Deep divide
April 21, 2015It is bitter cold. Rain mixed with sleet is pelting down on red carnations in front of a high-rise building. An elderly woman passes by, stops, bends down and sets the candles, overturned by the wind, upright again. Here, near the center of Kyiv, Ukrainian writer Oles Buzyna was shot dead last Thursday in broad daylight.
Murderers among us
"I respect him," says the woman, a neighbor, who asked to remain anonymous. "He told the truth, so they killed him." She means those who have been in power since the revolution in Ukraine a year ago. Buzyna was one of their opponents. The 45-year-old wrote non-fiction books, newspaper editorials and was a passionate proponent of Ukraine as part of a "Russian empire." Most recently, he was attacked in Russian talk shows because of his sharp tongue.
Another neighbor, out for a walk with her dog, thinks Russian intelligence agencies were responsible for Buzyna's death. "President (Vladimir) Putin knew about it before we did," says the woman in her early fifties, shrugging her shoulders.
Indeed, the Kremlin chief spoke about the murder in Kyiv during a live broadcast on Russian television only about an hour after it had taken place.
"Many in our building did not share Buzyna's views, but we got along well, there were never any conflicts," the neighbor said.
Dubious claims
The presumed assassination of the controversial journalist is particularly sensitive. Only a day earlier, on Wednesday evening, opposition politician Oleh Kalashnikov was shot dead in the Ukrainian capital. He too articulated Kremlin-friendly views. The 52-year-old was a former member of parliament for the pro-Russian Party of Regions.
When the pro-Western opposition engaged in street protests in Kyiv in the winter of 2013-14, Kalashnikov joined the opposite event, the so-called "anti-Maidan." "Here, an attempt is being made to carry out a coup," he told DW in January 2014. The Ukrainian activists on the Maidan, Kyiv's central Independence Square, called Kalashnikov a "radical and terrorist."
Did Buzyna and Kalashnikov pay for their political views with their lives? This question is being hotly debated right now in Ukraine.

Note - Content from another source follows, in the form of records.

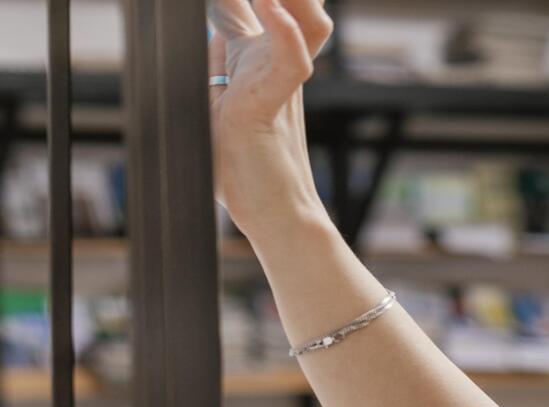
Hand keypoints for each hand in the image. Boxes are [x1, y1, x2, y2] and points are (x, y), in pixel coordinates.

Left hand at [208, 0, 333, 236]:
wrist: (276, 215)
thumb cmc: (247, 167)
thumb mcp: (220, 97)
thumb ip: (222, 56)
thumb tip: (218, 24)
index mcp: (262, 59)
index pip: (266, 3)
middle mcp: (276, 64)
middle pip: (298, 4)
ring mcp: (277, 82)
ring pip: (304, 20)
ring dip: (293, 0)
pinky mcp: (269, 106)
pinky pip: (290, 61)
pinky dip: (283, 32)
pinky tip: (272, 8)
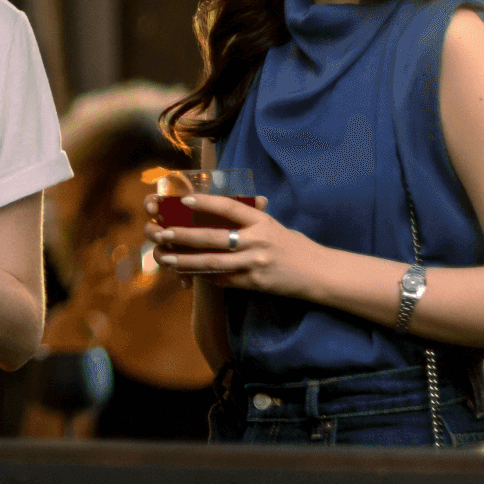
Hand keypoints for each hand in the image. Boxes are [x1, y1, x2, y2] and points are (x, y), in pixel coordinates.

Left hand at [145, 193, 323, 296]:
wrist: (319, 274)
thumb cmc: (294, 246)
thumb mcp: (274, 226)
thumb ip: (250, 218)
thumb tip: (223, 207)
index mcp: (262, 222)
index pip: (230, 208)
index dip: (206, 203)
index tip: (184, 200)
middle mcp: (257, 241)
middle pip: (214, 238)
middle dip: (185, 236)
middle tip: (164, 233)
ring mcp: (254, 264)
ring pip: (213, 262)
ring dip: (186, 261)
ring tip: (166, 257)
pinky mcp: (254, 283)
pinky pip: (223, 279)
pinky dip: (203, 276)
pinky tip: (187, 272)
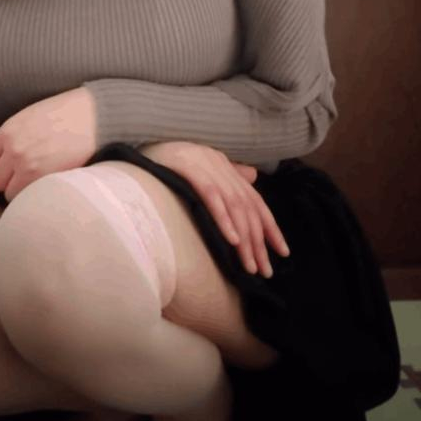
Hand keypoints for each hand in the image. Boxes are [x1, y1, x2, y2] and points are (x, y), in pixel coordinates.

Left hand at [0, 87, 96, 201]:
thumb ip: (12, 137)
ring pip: (9, 193)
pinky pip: (26, 197)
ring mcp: (27, 165)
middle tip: (27, 174)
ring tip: (39, 179)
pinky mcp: (44, 178)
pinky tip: (47, 183)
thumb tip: (1, 159)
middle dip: (8, 180)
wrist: (94, 116)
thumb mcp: (30, 117)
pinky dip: (33, 195)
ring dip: (21, 189)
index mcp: (7, 132)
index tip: (4, 169)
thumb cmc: (66, 114)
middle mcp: (13, 149)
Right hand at [138, 141, 289, 277]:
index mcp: (222, 164)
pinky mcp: (187, 168)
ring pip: (233, 205)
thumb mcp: (199, 167)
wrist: (138, 149)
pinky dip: (223, 218)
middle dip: (259, 241)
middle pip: (247, 206)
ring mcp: (204, 164)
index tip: (282, 252)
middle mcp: (218, 163)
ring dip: (244, 238)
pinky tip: (232, 240)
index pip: (253, 199)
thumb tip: (253, 176)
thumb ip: (227, 174)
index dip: (270, 226)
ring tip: (250, 265)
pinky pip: (211, 196)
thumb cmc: (164, 162)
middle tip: (265, 270)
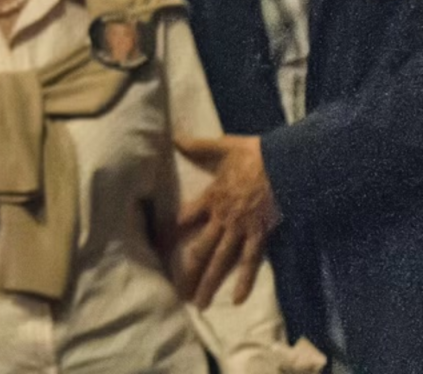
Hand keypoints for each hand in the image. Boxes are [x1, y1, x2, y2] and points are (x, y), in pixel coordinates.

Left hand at [174, 133, 279, 306]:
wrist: (284, 165)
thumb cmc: (253, 155)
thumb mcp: (221, 146)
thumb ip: (197, 145)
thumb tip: (174, 137)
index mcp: (210, 198)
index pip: (183, 218)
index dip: (169, 232)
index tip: (156, 247)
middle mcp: (221, 219)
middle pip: (200, 250)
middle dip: (188, 272)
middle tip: (177, 293)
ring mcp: (241, 231)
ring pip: (221, 262)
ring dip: (210, 283)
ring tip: (200, 304)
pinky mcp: (260, 237)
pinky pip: (250, 263)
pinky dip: (244, 281)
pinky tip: (237, 299)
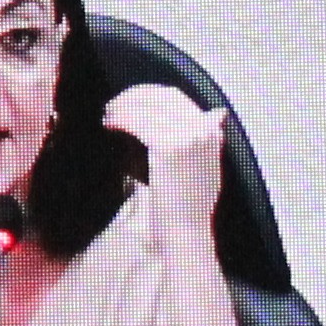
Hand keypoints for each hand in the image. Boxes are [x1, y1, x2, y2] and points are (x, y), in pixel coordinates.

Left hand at [103, 81, 231, 233]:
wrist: (186, 231)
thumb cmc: (189, 205)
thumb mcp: (207, 165)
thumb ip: (207, 139)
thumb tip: (217, 113)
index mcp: (212, 131)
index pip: (176, 97)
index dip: (149, 95)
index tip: (129, 100)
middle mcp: (202, 129)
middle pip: (161, 97)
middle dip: (134, 96)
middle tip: (114, 105)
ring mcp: (186, 136)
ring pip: (146, 107)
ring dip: (123, 107)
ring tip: (109, 115)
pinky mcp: (167, 146)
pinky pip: (137, 122)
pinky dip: (121, 119)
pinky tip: (110, 124)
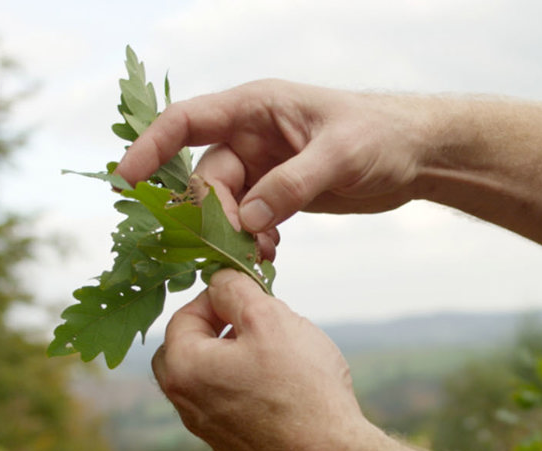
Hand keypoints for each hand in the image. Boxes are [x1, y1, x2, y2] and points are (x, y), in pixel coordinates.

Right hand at [115, 80, 436, 235]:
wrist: (414, 153)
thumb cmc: (380, 135)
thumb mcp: (339, 156)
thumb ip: (292, 186)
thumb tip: (247, 220)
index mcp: (255, 108)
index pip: (186, 122)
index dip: (151, 147)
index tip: (127, 179)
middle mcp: (249, 134)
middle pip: (206, 178)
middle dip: (214, 215)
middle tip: (239, 245)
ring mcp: (260, 164)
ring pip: (223, 204)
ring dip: (234, 233)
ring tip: (262, 252)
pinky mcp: (274, 191)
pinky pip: (244, 219)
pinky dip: (250, 238)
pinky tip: (270, 251)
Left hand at [151, 269, 371, 450]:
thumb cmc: (300, 386)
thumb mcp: (268, 317)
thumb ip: (235, 290)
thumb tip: (219, 281)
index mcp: (182, 369)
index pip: (184, 316)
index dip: (217, 297)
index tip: (250, 295)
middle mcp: (186, 405)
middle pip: (187, 351)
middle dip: (217, 329)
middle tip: (256, 322)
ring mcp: (210, 433)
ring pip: (211, 380)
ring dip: (234, 359)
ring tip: (276, 352)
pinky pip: (232, 408)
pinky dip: (249, 391)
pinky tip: (285, 389)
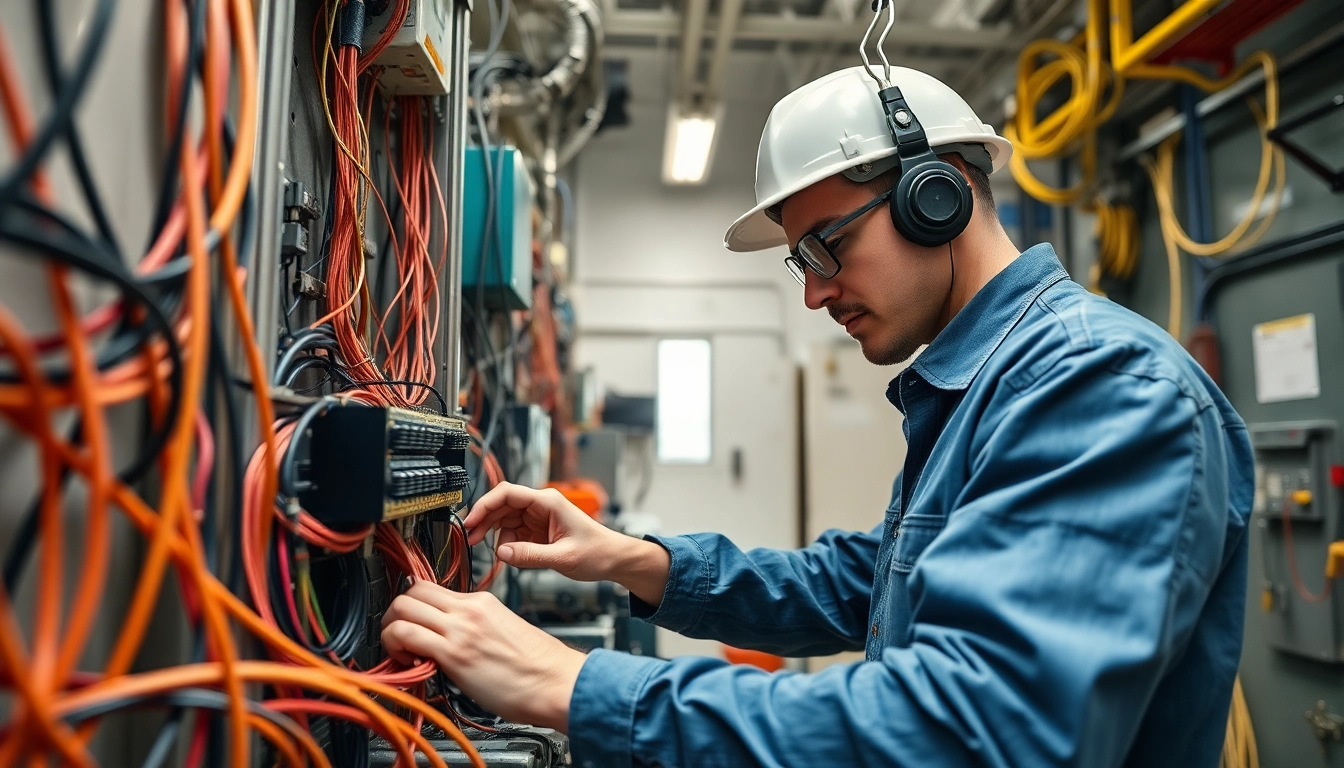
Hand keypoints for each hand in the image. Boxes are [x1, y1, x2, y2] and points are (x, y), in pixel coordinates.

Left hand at [381, 580, 585, 731]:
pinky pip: (406, 635)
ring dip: (390, 630)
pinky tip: (409, 664)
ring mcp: (461, 629)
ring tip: (403, 652)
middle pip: (411, 591)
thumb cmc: (537, 665)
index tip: (413, 624)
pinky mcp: (455, 653)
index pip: (431, 587)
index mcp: (482, 601)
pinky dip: (395, 647)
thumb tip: (449, 638)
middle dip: (395, 613)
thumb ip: (474, 627)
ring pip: (402, 608)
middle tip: (400, 637)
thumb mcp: (504, 630)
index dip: (413, 605)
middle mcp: (469, 609)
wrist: (556, 681)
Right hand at [464, 482, 625, 582]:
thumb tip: (502, 553)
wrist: (613, 559)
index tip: (471, 522)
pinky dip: (508, 544)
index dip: (485, 505)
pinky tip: (511, 555)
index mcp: (548, 502)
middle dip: (485, 522)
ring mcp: (539, 517)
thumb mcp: (563, 557)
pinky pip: (515, 533)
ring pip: (506, 520)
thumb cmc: (597, 552)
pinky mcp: (539, 530)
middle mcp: (541, 506)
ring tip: (498, 553)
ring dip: (497, 535)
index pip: (508, 493)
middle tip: (472, 540)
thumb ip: (530, 556)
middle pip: (502, 506)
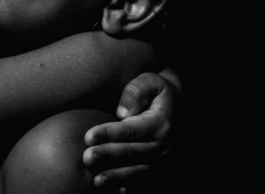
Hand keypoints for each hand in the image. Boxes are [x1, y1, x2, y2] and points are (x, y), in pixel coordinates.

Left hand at [82, 72, 179, 191]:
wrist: (177, 104)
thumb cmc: (156, 90)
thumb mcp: (149, 81)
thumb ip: (136, 91)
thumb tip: (121, 112)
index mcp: (161, 123)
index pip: (131, 130)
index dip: (109, 134)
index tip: (88, 137)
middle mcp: (165, 145)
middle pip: (132, 152)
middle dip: (108, 156)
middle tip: (86, 158)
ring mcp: (166, 160)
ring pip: (139, 171)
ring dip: (117, 176)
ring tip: (96, 180)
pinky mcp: (163, 168)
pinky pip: (148, 181)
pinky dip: (132, 187)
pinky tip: (117, 191)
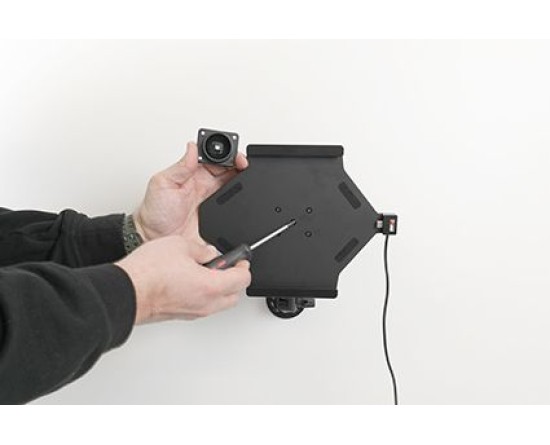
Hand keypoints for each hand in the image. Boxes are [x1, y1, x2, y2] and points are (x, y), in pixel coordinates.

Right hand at [116, 236, 250, 323]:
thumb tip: (208, 252)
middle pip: (234, 295)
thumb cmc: (149, 272)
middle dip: (234, 280)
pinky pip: (201, 306)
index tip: (240, 259)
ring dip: (218, 289)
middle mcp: (205, 304)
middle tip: (227, 266)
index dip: (244, 266)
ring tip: (206, 271)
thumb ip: (201, 249)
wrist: (127, 291)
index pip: (242, 279)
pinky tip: (191, 280)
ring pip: (218, 303)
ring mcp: (192, 312)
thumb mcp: (181, 245)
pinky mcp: (179, 315)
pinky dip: (203, 295)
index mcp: (211, 286)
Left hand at [133, 142, 247, 241]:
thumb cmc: (155, 212)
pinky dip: (241, 201)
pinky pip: (234, 207)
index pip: (214, 157)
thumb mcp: (163, 183)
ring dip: (243, 180)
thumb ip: (180, 166)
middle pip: (229, 169)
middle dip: (239, 163)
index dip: (226, 152)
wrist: (154, 238)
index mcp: (193, 173)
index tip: (233, 154)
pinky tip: (243, 198)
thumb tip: (193, 147)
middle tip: (243, 165)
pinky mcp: (219, 217)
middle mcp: (205, 185)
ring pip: (235, 185)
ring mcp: (213, 201)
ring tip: (246, 177)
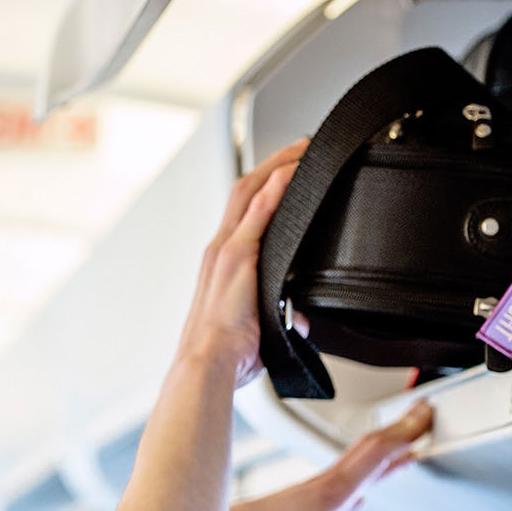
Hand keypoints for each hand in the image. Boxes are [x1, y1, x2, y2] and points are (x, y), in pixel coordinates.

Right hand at [177, 139, 309, 388]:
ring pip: (250, 192)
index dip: (264, 184)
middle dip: (273, 163)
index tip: (286, 169)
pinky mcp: (235, 257)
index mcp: (222, 263)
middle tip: (301, 146)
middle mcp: (219, 249)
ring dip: (277, 166)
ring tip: (303, 149)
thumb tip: (299, 320)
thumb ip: (280, 316)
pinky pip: (257, 214)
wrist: (208, 364)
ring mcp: (226, 250)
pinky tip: (291, 173)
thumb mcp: (259, 328)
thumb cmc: (225, 353)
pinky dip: (274, 190)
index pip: (244, 210)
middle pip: (245, 189)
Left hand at [223, 401, 431, 510]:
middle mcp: (326, 484)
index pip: (378, 453)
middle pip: (371, 448)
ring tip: (407, 445)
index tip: (427, 415)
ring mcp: (315, 489)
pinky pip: (345, 478)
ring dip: (385, 449)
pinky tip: (366, 490)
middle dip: (400, 429)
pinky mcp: (305, 500)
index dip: (405, 432)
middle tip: (424, 414)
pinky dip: (363, 475)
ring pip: (358, 461)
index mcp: (333, 491)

A letter from a group of Ukrainian nationalists supposedly claims responsibility for this and other killings of pro-Russian politicians. The group calls itself the "Ukrainian Insurgent Army," or UPA. There actually was an organization of that name in Western Ukraine during the Second World War. It fought against the Soviet Union, but its members collaborated in part with Nazi Germany. But the SBU, the Ukrainian intelligence service, says the claim of responsibility is a fake.
Police protection
The murders of Buzyna and Kalashnikov are the latest in a series. Ukrainian media have tallied around a dozen murders and suicides of members of the former ruling class in less than a year. That is why the government is now taking unusual measures:
Opposition politician Olena Bondarenko has received police protection. "I have to leave Kyiv," she told DW by telephone. She did not want to reveal her current location. The 41-year-old lawmaker and former member of the Party of Regions is known for her pro-Russian views. But she evidently does not see herself as being in acute danger. "Now the police are more worried about me than I am," she said.
Bondarenko sees a connection between the recent killings in Kyiv and previous cases: "They were all opponents of the government." She says she considers it premature to speculate about who was behind the deaths, but says the government has a responsibility, because "it could not guarantee the security of its citizens and opposition politicians."
This is not new. Especially between 1993 and 2005, high-profile murders were carried out again and again in Ukraine. Prominent opposition politicians and businessmen, but also journalists, were killed by gunmen, died in car accidents or allegedly committed suicide. Most cases were never fully explained.
A new wave of hatred
The two recent murders have further fueled the already tense atmosphere in Ukraine. In early April, the parliament in Kyiv adopted several controversial laws that among other things prohibit communist and Nazi symbols and honor Ukrainian nationalists. Especially in eastern and southern Ukraine, these laws provoked much criticism. Whether on television talk shows or social networks, the division in the country has become noticeably deeper. Not infrequently, Ukrainian activists and ordinary citizens even go so far as to praise the killings of pro-Russian politicians, whom they consider "traitors."
In the meantime, notable writers like Serhiy Rachmanin of the Kyiv "Mirror Weekly " have been calling for tolerance. When a part of the population is happy about calls for murder, Rachmanin wrote in a recent issue, it is "a gift for the Kremlin." Such appeals, however, seem to have had little effect.